• **ACTIVITY**: Quote word for word all of the text in the data below, and leave the pictures out of your answer.

• **DATA SECTION**:
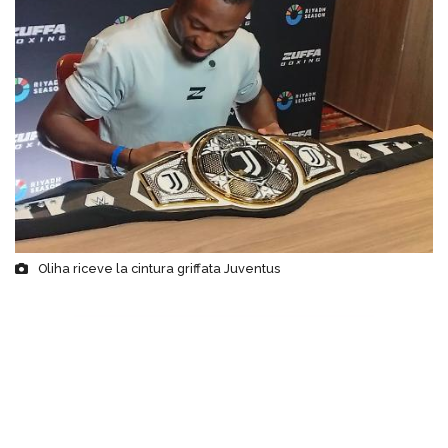
Oliha riceve la cintura griffata Juventus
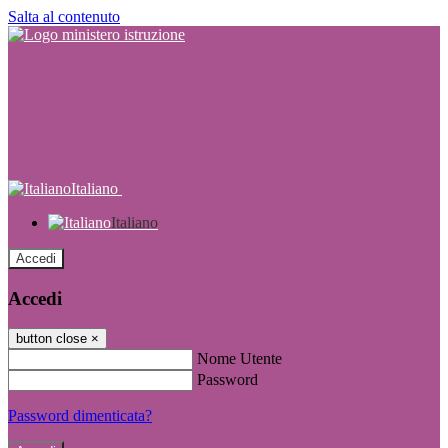
Salta al contenuto
Italiano
Italiano
Accedi
Accedi
button close
×
Nome Utente
Password
Password dimenticata?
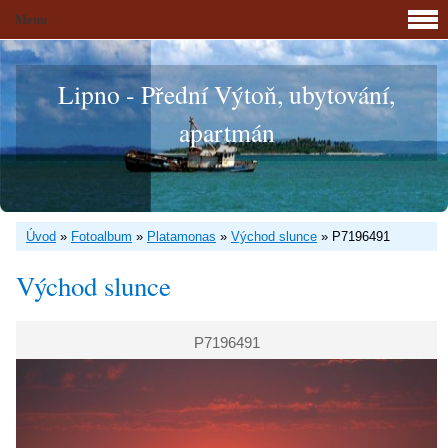
Menu
Lipno - Přední Výtoň, ubytování,
apartmán
Úvod
»
Fotoalbum
»
Platamonas
»
Východ slunce
»
P7196491
Východ slunce
P7196491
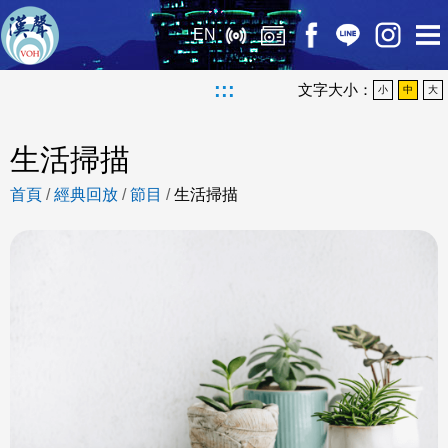
EN
:::
文字大小：
小
中
大
生活掃描
首頁
/
經典回放
/
節目
/
生活掃描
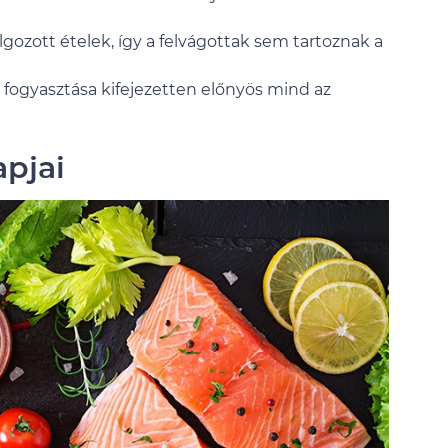
ozott ételek, így a felvágottak sem tartoznak a
fogyasztása kifejezetten előnyös mind az
apjai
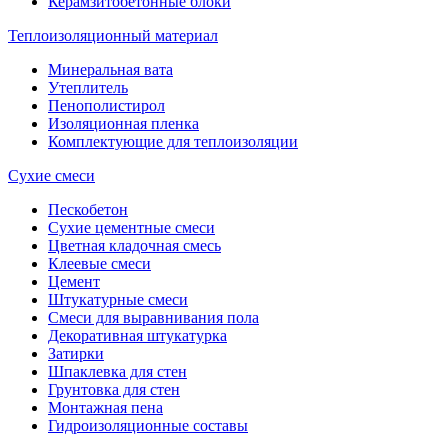
Керамзитобетонные блоки
Теплоизоляционный материал
Минеральная вата
Утеплитель
Пенополистирол
Изоляционная пленка
Комплектующие для теплоизоляции
Сухие смеси
Пескобетон
Сухие цементные смеси
Цветная кладочная смесь
Клеевые смеси
Цемент
Штукатурные смеси
Смеси для выравнивания пола
Декоративная штукатурка
Затирки
Шпаклевка для стен
Грунтовка для стен
Монтажная пена
Гидроизоляционные составы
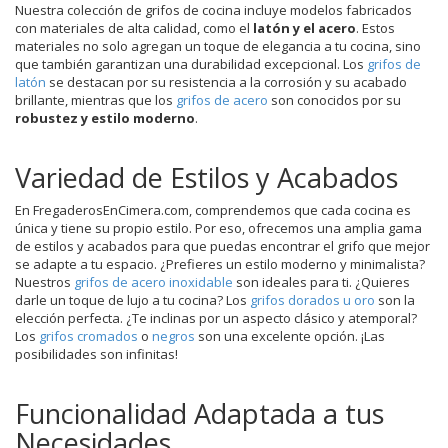
Nuestra colección de grifos de cocina incluye modelos fabricados
con materiales de alta calidad, como el
latón y el acero
. Estos
materiales no solo agregan un toque de elegancia a tu cocina, sino
que también garantizan una durabilidad excepcional. Los
grifos de
latón
se destacan por su resistencia a la corrosión y su acabado
brillante, mientras que los
grifos de acero
son conocidos por su
robustez y estilo moderno
.
Variedad de Estilos y Acabados
En FregaderosEnCimera.com, comprendemos que cada cocina es
única y tiene su propio estilo. Por eso, ofrecemos una amplia gama
de estilos y acabados para que puedas encontrar el grifo que mejor
se adapte a tu espacio. ¿Prefieres un estilo moderno y minimalista?
Nuestros
grifos de acero inoxidable
son ideales para ti. ¿Quieres
darle un toque de lujo a tu cocina? Los
grifos dorados u oro
son la
elección perfecta. ¿Te inclinas por un aspecto clásico y atemporal?
Los
grifos cromados
o
negros
son una excelente opción. ¡Las
posibilidades son infinitas!
Funcionalidad Adaptada a tus
Necesidades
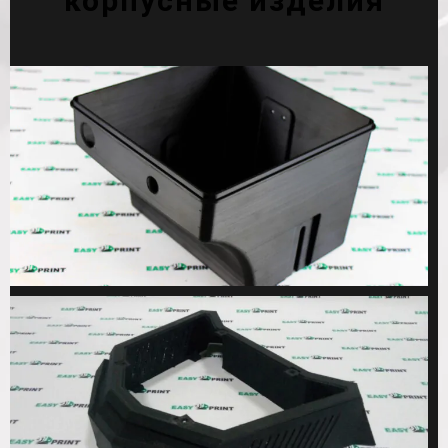
корпусные изделия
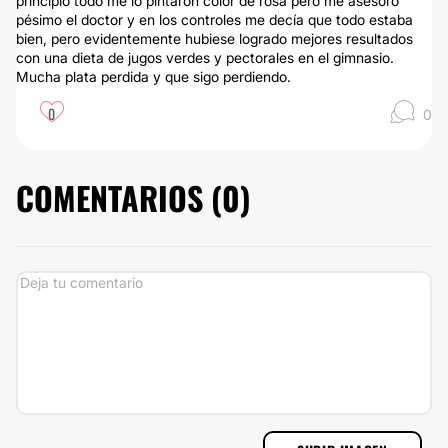
principio todo me lo pintaron color de rosa pero me asesoró
pésimo el doctor y en los controles me decía que todo estaba
bien, pero evidentemente hubiese logrado mejores resultados
con una dieta de jugos verdes y pectorales en el gimnasio.
Mucha plata perdida y que sigo perdiendo.
0
0
COMENTARIOS (
0
)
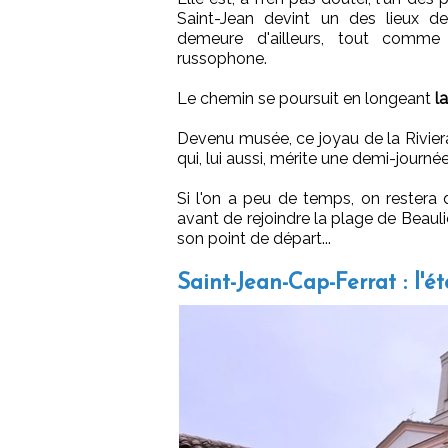
Saint-Jean devint un des lieux d
demeure d'ailleurs, tout comme
russophone.
Le chemin se poursuit en longeant
l
Devenu musée, ce joyau de la Riviera
qui, lui aussi, mérite une demi-journée
Si l'on a peu de temps, on rester
avant de rejoindre la plage de Beaul
son point de départ...
Saint-Jean-Cap-Ferrat : l'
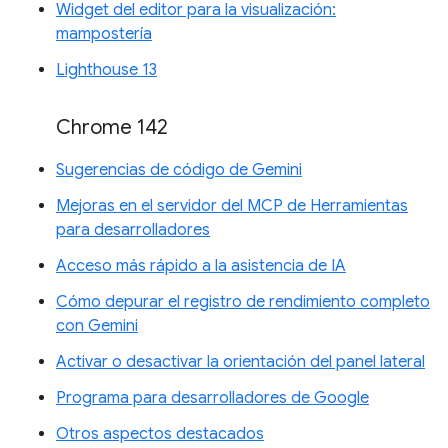
Widget del editor para la visualización:
mampostería
Lighthouse 13
Chrome 142
Sugerencias de código de Gemini
Mejoras en el servidor del MCP de Herramientas
para desarrolladores
Acceso más rápido a la asistencia de IA
Cómo depurar el registro de rendimiento completo
con Gemini
Activar o desactivar la orientación del panel lateral
Programa para desarrolladores de Google
Otros aspectos destacados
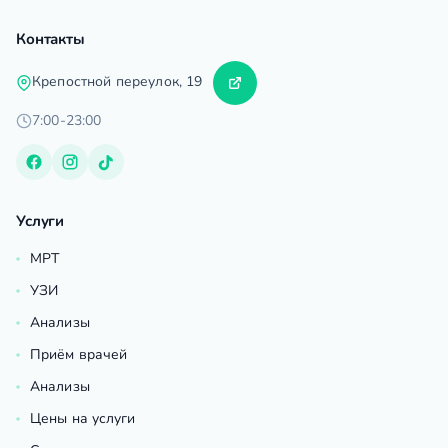
Контакты
Крепостной переулок, 19
7:00-23:00
Услуги
МРТ
УЗИ
Анализы
Приём врачей
Анализы
Цены на услуги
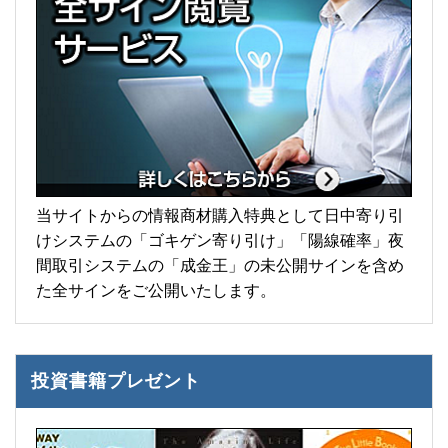
当サイトからの情報商材購入特典として日中寄り引
けシステムの「ゴキゲン寄り引け」「陽線確率」夜
間取引システムの「成金王」の未公開サインを含め
た全サインをご公開いたします。
投資書籍プレゼント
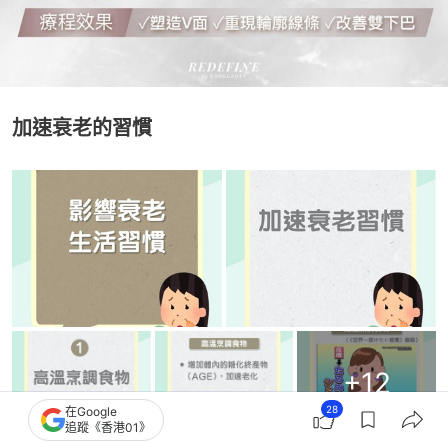
加速衰老的習慣
+
12
28
在Google
追蹤《香港01》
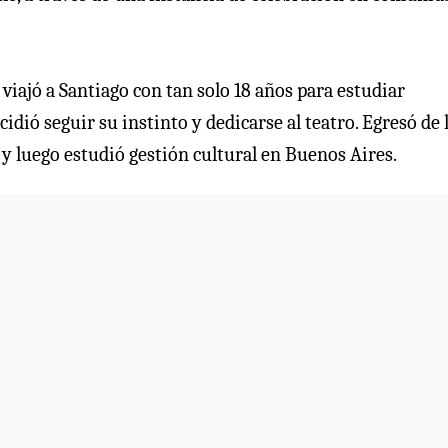
 viajó a Santiago con tan solo 18 años para estudiar
idió seguir su instinto y dedicarse al teatro. Egresó de 
y luego estudió gestión cultural en Buenos Aires.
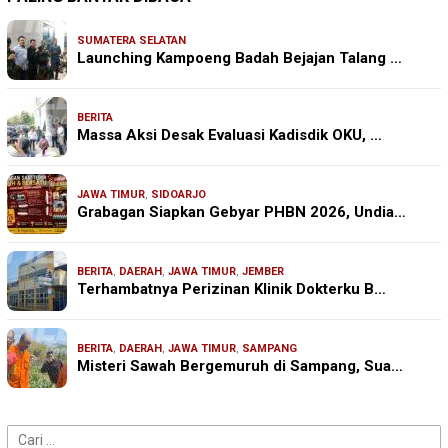
SUMATERA SELATAN
Launching Kampoeng Badah Bejajan Talang …
BERITA
Massa Aksi Desak Evaluasi Kadisdik OKU, …
JAWA TIMUR
,
SIDOARJO
Grabagan Siapkan Gebyar PHBN 2026, Undia…
BERITA
,
DAERAH
,
JAWA TIMUR
,
JEMBER
Terhambatnya Perizinan Klinik Dokterku B…
BERITA
,
DAERAH
,
JAWA TIMUR
,
SAMPANG
Misteri Sawah Bergemuruh di Sampang, Sua…
Cari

• **SOLUTION TO THIS TASK**:
Oliha riceve la cintura griffata Juventus
Salta al contenuto
Italiano
Italiano
Accedi
Accedi
button close
×
Nome Utente
Password
Password dimenticata?
Menu
Lipno - Přední Výtoň, ubytování,
apartmán
Úvod
»
Fotoalbum
»
Platamonas
»
Východ slunce
»
P7196491
Východ slunce
P7196491
EN
:::
文字大小：
小
中
大
生活掃描
首頁
/
經典回放
/
節目
/
生活掃描
ozott ételek, így a felvágottak sem tartoznak a
fogyasztása kifejezetten előnyös mind az
apjai
Керамзитобетонные блоки
Теплоизоляционный материал
Минеральная вата
Утеплитель
Пенополистирол
Изоляционная пленка
Комплектующие для теплоизоляции
Сухие смеси
Пескобетон
Сухие цементные смеси
Цветная кладочная смесь
Клеевые смеси
Цемент
Штукатурные смеси
Смеси для выравнивания пола
Декоративная штукатурка
Затирки
Шпаклевка для стен
Грунтовка для стен
Монтажная пена
Гидроизоляционные составы
Nuestra colección de grifos de cocina incluye modelos fabricados
con materiales de alta calidad, como el
latón y el acero
. Estos
materiales no solo agregan un toque de elegancia a tu cocina, sino
que también garantizan una durabilidad excepcional. Los
grifos de
latón
se destacan por su resistencia a la corrosión y su acabado
brillante, mientras que los
grifos de acero
son conocidos por su
robustez y estilo moderno
.
Variedad de Estilos y Acabados
En FregaderosEnCimera.com, comprendemos que cada cocina es
única y tiene su propio estilo. Por eso, ofrecemos una amplia gama
de estilos y acabados para que puedas encontrar el grifo que mejor
se adapte a tu espacio. ¿Prefieres un estilo moderno y minimalista?
Nuestros
grifos de acero inoxidable
son ideales para ti. ¿Quieres
darle un toque de lujo a tu cocina? Los
grifos dorados u oro
son la
elección perfecta. ¿Te inclinas por un aspecto clásico y atemporal?
Los
grifos cromados
o
negros
son una excelente opción. ¡Las
posibilidades son infinitas!
Funcionalidad Adaptada a tus
Necesidades
корпусные изделия
principio todo me lo pintaron color de rosa pero me asesoró
pésimo el doctor y en los controles me decía que todo estaba
bien, pero evidentemente hubiese logrado mejores resultados
con una dieta de jugos verdes y pectorales en el gimnasio.
Mucha plata perdida y que sigo perdiendo.
0
0
COMENTARIOS (
0
)
Saint-Jean devint un des lieux d
demeure d'ailleurs, tout comme
russophone.
Le chemin se poursuit en longeant
l
Devenu musée, ce joyau de la Riviera
qui, lui aussi, mérite une demi-journée
Si l'on a peu de temps, on rester
avant de rejoindre la plage de Beaul
son point de départ...
Saint-Jean-Cap-Ferrat : l'
Widget del editor para la visualización:
mampostería
Lighthouse 13
Chrome 142
Sugerencias de código de Gemini
Mejoras en el servidor del MCP de Herramientas
para desarrolladores
Acceso más rápido a la asistencia de IA
Cómo depurar el registro de rendimiento completo
con Gemini
Activar o desactivar la orientación del panel lateral
Programa para desarrolladores de Google
Otros aspectos destacados
Контакты
Крепостной переулок, 19
7:00-23:00
Услуги
МРТ
УЗИ
Анализы
Приём врачей
Анализы
Цены на услуги
当サイトからの情報商材購入特典として日中寄り引
けシステムの「ゴキゲン寄り引け」「陽線確率」夜
間取引システムの「成金王」の未公開サインを含め
た全サインをご公開いたします。
投資書籍プレゼント
加速衰老的習慣
+
12
28
在Google
追蹤《香港01》
 viajó a Santiago con tan solo 18 años para estudiar
idió seguir su instinto y dedicarse al teatro. Egresó de 
y luego estudió gestión cultural en Buenos Aires.
SUMATERA SELATAN
Launching Kampoeng Badah Bejajan Talang …
BERITA
Massa Aksi Desak Evaluasi Kadisdik OKU, …
JAWA TIMUR
,
SIDOARJO
Grabagan Siapkan Gebyar PHBN 2026, Undia…
BERITA
,
DAERAH
,
JAWA TIMUR
,
JEMBER
Terhambatnya Perizinan Klinik Dokterku B…
BERITA
,
DAERAH
,
JAWA TIMUR
,
SAMPANG
Misteri Sawah Bergemuruh di Sampang, Sua…
Cari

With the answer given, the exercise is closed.